# TASK ITEM:
Without skipping anything, print all of the data exactly.

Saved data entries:
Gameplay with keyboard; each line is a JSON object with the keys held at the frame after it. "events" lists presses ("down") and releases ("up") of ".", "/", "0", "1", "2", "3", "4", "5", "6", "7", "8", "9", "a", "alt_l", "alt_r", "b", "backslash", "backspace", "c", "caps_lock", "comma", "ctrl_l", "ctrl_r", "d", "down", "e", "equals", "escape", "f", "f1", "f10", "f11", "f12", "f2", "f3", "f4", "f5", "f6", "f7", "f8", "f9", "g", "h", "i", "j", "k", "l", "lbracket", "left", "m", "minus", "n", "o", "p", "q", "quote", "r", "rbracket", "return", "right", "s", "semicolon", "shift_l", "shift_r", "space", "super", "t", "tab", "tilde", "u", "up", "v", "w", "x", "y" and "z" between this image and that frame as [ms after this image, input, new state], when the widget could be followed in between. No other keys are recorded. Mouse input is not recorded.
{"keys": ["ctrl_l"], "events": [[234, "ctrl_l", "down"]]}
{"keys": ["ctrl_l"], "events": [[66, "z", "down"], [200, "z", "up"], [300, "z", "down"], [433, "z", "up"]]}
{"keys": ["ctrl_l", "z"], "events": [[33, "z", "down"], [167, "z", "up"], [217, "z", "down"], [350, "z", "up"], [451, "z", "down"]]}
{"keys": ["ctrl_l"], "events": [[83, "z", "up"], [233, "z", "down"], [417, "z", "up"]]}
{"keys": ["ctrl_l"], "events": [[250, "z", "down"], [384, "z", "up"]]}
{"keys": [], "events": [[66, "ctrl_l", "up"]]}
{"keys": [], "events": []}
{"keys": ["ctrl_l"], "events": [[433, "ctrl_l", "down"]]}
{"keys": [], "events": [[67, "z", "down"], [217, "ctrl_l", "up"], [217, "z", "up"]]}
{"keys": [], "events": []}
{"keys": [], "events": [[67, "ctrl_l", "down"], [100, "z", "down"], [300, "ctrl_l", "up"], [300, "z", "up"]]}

# THE ANSWER:
Gameplay with keyboard; each line is a JSON object with the keys held at the frame after it. "events" lists presses ("down") and releases ("up") of ".", "/", "0", "1", "2", "3", "4", "5", "6", "7", "8", "9", "a", "alt_l", "alt_r", "b", "backslash", "backspace", "c", "caps_lock", "comma", "ctrl_l", "ctrl_r", "d", "down", "e", "equals", "escape", "f", "f1", "f10", "f11", "f12", "f2", "f3", "f4", "f5", "f6", "f7", "f8", "f9", "g", "h", "i", "j", "k", "l", "lbracket", "left", "m", "minus", "n", "o", "p", "q", "quote", "r", "rbracket", "return", "right", "s", "semicolon", "shift_l", "shift_r", "space", "super", "t", "tab", "tilde", "u", "up", "v", "w", "x", "y" and "z" between this image and that frame as [ms after this image, input, new state], when the widget could be followed in between. No other keys are recorded. Mouse input is not recorded.
{"keys": ["ctrl_l"], "events": [[234, "ctrl_l", "down"]]}
{"keys": ["ctrl_l"], "events": [[66, "z", "down"], [200, "z", "up"], [300, "z", "down"], [433, "z", "up"]]}
{"keys": ["ctrl_l", "z"], "events": [[33, "z", "down"], [167, "z", "up"], [217, "z", "down"], [350, "z", "up"], [451, "z", "down"]]}
{"keys": ["ctrl_l"], "events": [[83, "z", "up"], [233, "z", "down"], [417, "z", "up"]]}
{"keys": ["ctrl_l"], "events": [[250, "z", "down"], [384, "z", "up"]]}
{"keys": [], "events": [[66, "ctrl_l", "up"]]}
{"keys": [], "events": []}
{"keys": ["ctrl_l"], "events": [[433, "ctrl_l", "down"]]}
{"keys": [], "events": [[67, "z", "down"], [217, "ctrl_l", "up"], [217, "z", "up"]]}
{"keys": [], "events": []}
{"keys": [], "events": [[67, "ctrl_l", "down"], [100, "z", "down"], [300, "ctrl_l", "up"], [300, "z", "up"]]}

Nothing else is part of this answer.